Julia Beaumont

Irish names in a London Cemetery: is it possible to identify Irish immigration in 19th-Century Lukin Street?

Supervisors:  Janet Montgomery and Julia Lee-Thorp
 

A period of political and social upheaval, culminating in the Irish Potato Famine of 1847-1848, caused mass emigration. In 1851, records show that over a quarter of a million people left Ireland, many finally settling in London via other cities such as Liverpool. By 1897, 24% of the population of Whitechapel were immigrants. The Catholic cemetery at Lukin Street, East London, in use for a short period of 11 years from 1843 to 1854 and consecrated as the cemetery of the Catholic Mission of St Mary and St Michael, Whitechapel, was excavated by MOLAS in 2005 and found to contain 747 individuals. Of these, 194 have partially legible coffin plates which indicate that 32 of the 49 recorded surnames are of Irish origin, some from specific regions of Ireland; this may reflect expatriate communities that already existed in this area, as well as recent immigrants. Contemporary documents reveal that the diet of people in Ireland was extremely restricted as most foodstuffs were exported leaving potatoes as the chief source of food for the indigenous population. There was an attempt made to relieve the widespread famine by the importation of non-native maize (“Indian meal”) from America.

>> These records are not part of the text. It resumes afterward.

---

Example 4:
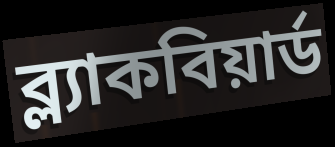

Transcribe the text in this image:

ব্ল্যাকবিয়ার্ড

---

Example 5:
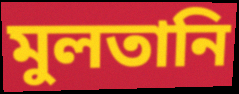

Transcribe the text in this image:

মুলতানি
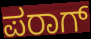
ಪರಾಗ್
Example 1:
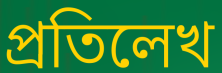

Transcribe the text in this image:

প্রতিলেখ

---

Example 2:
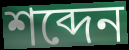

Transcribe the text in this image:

শব্দেন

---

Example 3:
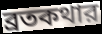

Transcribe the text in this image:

ব্রতকথার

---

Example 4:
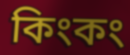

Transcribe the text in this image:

কিংকং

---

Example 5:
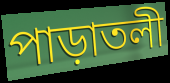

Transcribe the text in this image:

পাড়াতলী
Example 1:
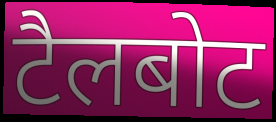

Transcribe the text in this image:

टैलबोट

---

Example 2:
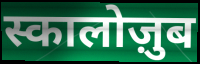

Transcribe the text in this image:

स्कालोज़ुब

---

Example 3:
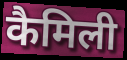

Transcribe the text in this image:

कैमिली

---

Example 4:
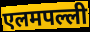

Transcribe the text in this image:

एलमपल्ली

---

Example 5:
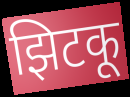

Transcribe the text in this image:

झिटकू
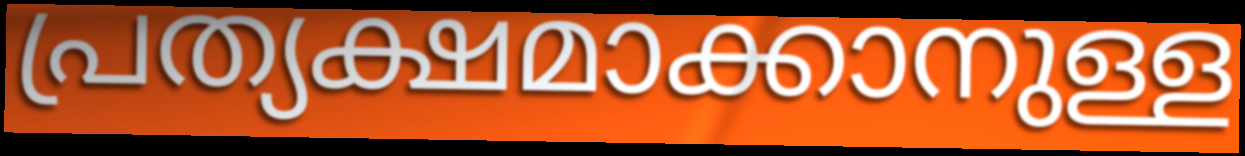
പ്രത്യക്ഷമാക്കാനുള്ള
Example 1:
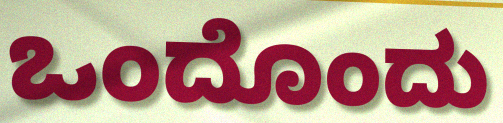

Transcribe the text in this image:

ಒಂದೊಂದು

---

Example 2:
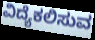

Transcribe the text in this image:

The aim of this study is to use high-resolution isotope measurements of human hair, cortical bone, and tooth enamel and dentine to identify isotopic markers of severe dietary stress, the consumption of maize (a C4 crop), and of migration. These could then be used to construct “life histories” for individuals and the combined population, and relate these to known historical records of famine and migration in the mid-nineteenth century.